At this, the Jews started fighting among themselves: “How can this man serve up his flesh for a meal?”
But Jesus didn’t give an inch. “Only insofar as you
eat and drink flesh and blood, the flesh and blood of the Son of Man, do you have life within you. The one who brings a hearty appetite to this eating and drinking has eternal life and will be fit and ready for the Final Day. My flesh is real food and my blood is real drink. By eating my flesh and drinking my blood you enter into me and I into you. In the same way that the fully alive Father sent me here and I live because of him, so the one who makes a meal of me lives because of me. This is the Bread from heaven. Your ancestors ate bread and later died.

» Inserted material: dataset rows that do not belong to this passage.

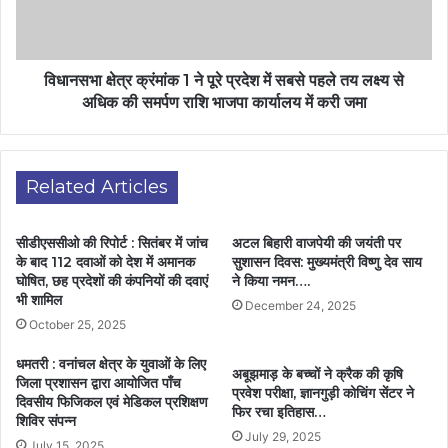
विधानसभा क्षेत्र क्रंमांक 1 ने पूरे प्रदेश में सबसे पहले तय लक्ष्य से
अधिक की समर्पण राशि भाजपा कार्यालय में करी जमा
Related Articles
सीडीएससीओ की रिपोर्ट : सितंबर में जांच
अटल बिहारी वाजपेयी की जयंती पर
के बाद 112 दवाओं को देश में अमानक
सुशासन दिवस: मुख्यमंत्री विष्णु देव साय
घोषित, छह प्रदेशों की कंपनियों की दवाएं
ने किया नमन….
भी शामिल
December 24, 2025
October 25, 2025
धमतरी : वनांचल क्षेत्र के युवाओं के लिए
अबूझमाड़ के बच्चों ने क्रैक की कृषि
जिला प्रशासन द्वारा आयोजित पाँच
प्रवेश परीक्षा, ज्ञानगुड़ी कोचिंग सेंटर ने
दिवसीय फिजिकल एवं मेडिकल प्रशिक्षण
फिर रचा इतिहास…
शिविर संपन्न
July 29, 2025
July 15, 2025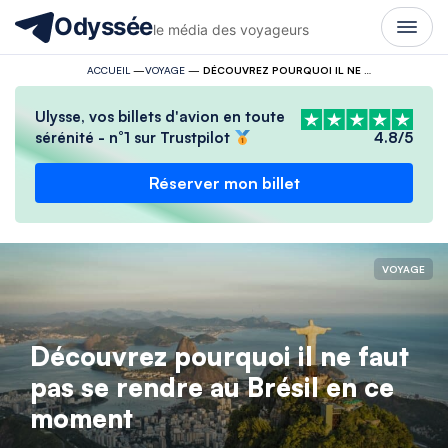
Odyssée
le média des voyageurs
ACCUEIL
—
VOYAGE
—
DÉCOUVREZ POURQUOI IL NE FAUT PAS SE RENDRE AU BRÉSIL EN CE MOMENT
Ulysse, vos billets d'avion en toute
sérénité - n°1 sur Trustpilot
4.8/5
Réserver mon billet
VOYAGE
Découvrez pourquoi il ne faut
pas se rendre au Brésil en ce
moment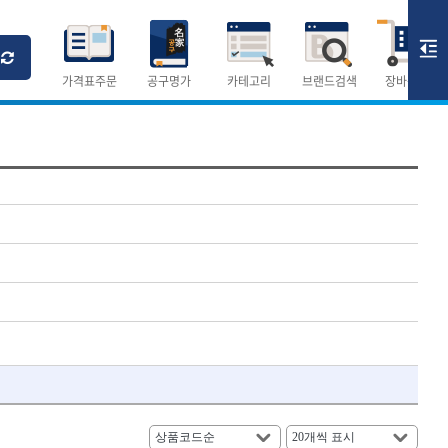
Ri
T
M
가격표주문
공구명가
카테고리
브랜드검색
장바구니
×
×
측정공구.절삭공구
숫자
측정도구
- 자
- 줄자
- 컴퍼스
AURIOU
- 분도기
CMO
- 수평기
DH신바람
- 테파게이지
- 레이저메타
ELIPSE
- 기타 측정도구
FLAG
- 검전테스터
HALDER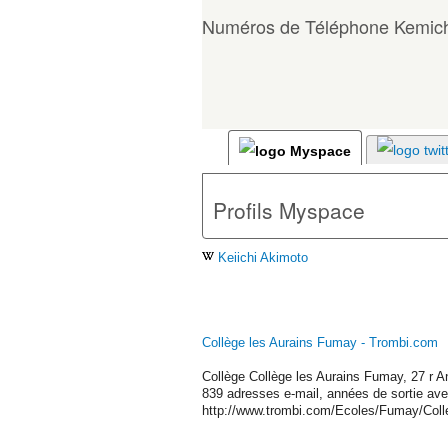
Numéros de Téléphone Kemic
Profils Myspace
Keiichi Akimoto
Collège les Aurains Fumay - Trombi.com
Collège Collège les Aurains Fumay, 27 r 
839 adresses e-mail, années de sortie ave
http://www.trombi.com/Ecoles/Fumay/Coll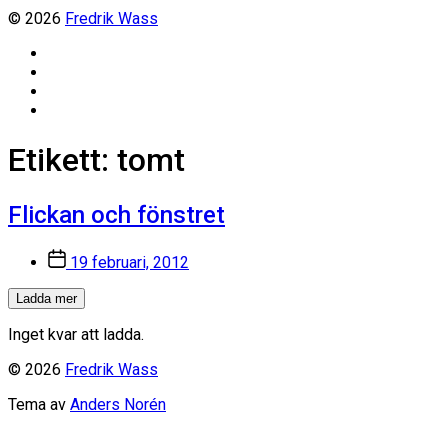
© 2026
Fredrik Wass
Linkedin
Threads
Instagram
Facebook
Etikett:
tomt
Flickan och fönstret
Inläggsdatum
19 februari, 2012
Ladda mer
Inget kvar att ladda.
© 2026
Fredrik Wass
Tema av
Anders Norén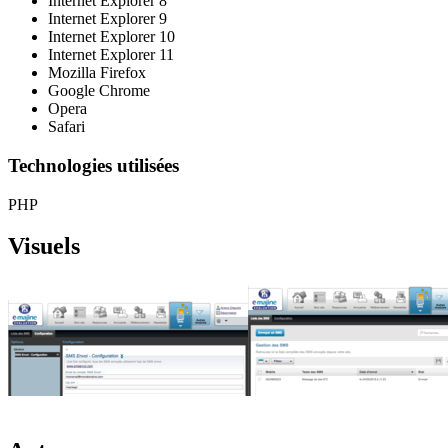
Internet Explorer 8
Internet Explorer 9
Internet Explorer 10
Internet Explorer 11
Mozilla Firefox
Google Chrome
Opera
Safari
Technologies utilisées
PHP
Visuels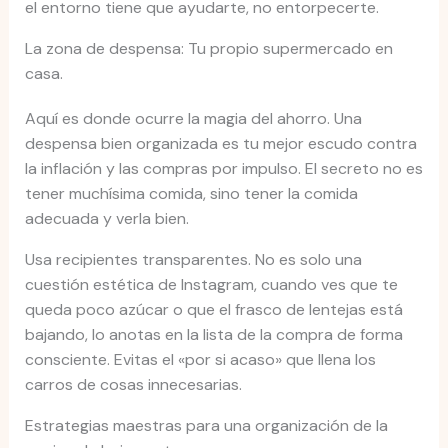
el entorno tiene que ayudarte, no entorpecerte.
La zona de despensa: Tu propio supermercado en
casa.
Aquí es donde ocurre la magia del ahorro. Una
despensa bien organizada es tu mejor escudo contra
la inflación y las compras por impulso. El secreto no es
tener muchísima comida, sino tener la comida
adecuada y verla bien.
Usa recipientes transparentes. No es solo una
cuestión estética de Instagram, cuando ves que te
queda poco azúcar o que el frasco de lentejas está
bajando, lo anotas en la lista de la compra de forma
consciente. Evitas el «por si acaso» que llena los
carros de cosas innecesarias.
Estrategias maestras para una organización de la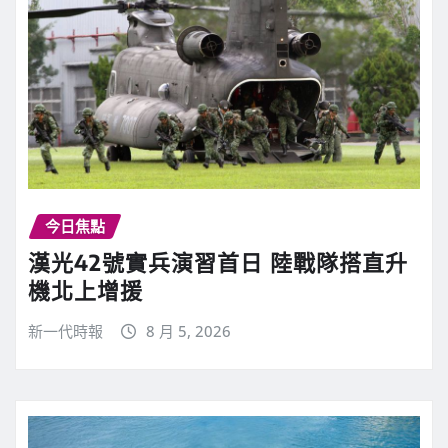
今日焦點
漢光42號實兵演習首日 陸戰隊搭直升
機北上增援
新一代時報
8 月 5, 2026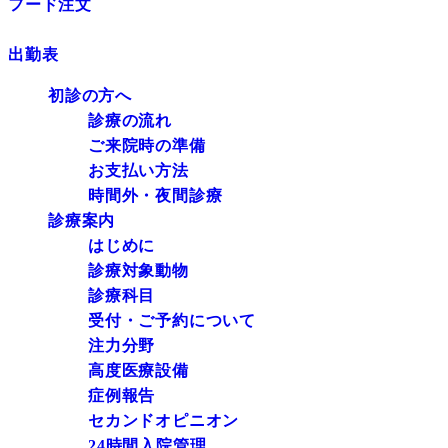
フード注文
出勤表
初診の方へ
診療の流れ
ご来院時の準備
お支払い方法
時間外・夜間診療
診療案内
はじめに
診療対象動物
診療科目
受付・ご予約について
注力分野
高度医療設備
症例報告
セカンドオピニオン
24時間入院管理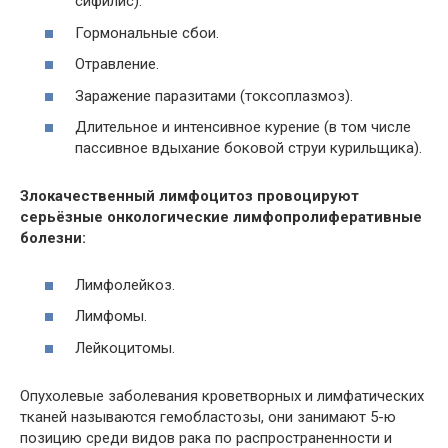
сифилис).
Гормональные сбои.
Отравление.
Заражение паразитами (токсоплазмоз).
Длительное и интенсивное курение (в том числе
пассивное вдыхание боковой струи курильщика).
Злокачественный лимфоцитоз провоцируют
серьёзные онкологические лимфопролиферативные
болезни:
Лимфолейкоз.
Лимфомы.
Лейкоцитомы.
Опухолевые заболевания кроветворных и лимфатических
тканей называются гемобластозы, они занимают 5-ю
позицию среди видов рака по распространенности и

Whoever eats this Bread will live always”.
Gospel Reflection
The Eucharist of the Resurrection would have been easily explained as a food for the spirit; for the intangible; an optional extra in an age of reason. Jesus is not just spirit but flesh and blood. He knows what hunger is like; he knows the gnawing longing that fills the flesh and the mind and the imagination. When you are hungry, really hungry, then all you can do is think, feel, remember, and desire nothing else than food; beyond reason.
This is how hungry our desire should be for God; physical, emotional, spiritual; unable to be satisfied by anything other than God.
In the Eucharist, Jesus feeds all of us with all that he is –‘this is God’s body, this is God’s blood’ – it is for you to question whether it is true – ‘it is your faith that will save you’.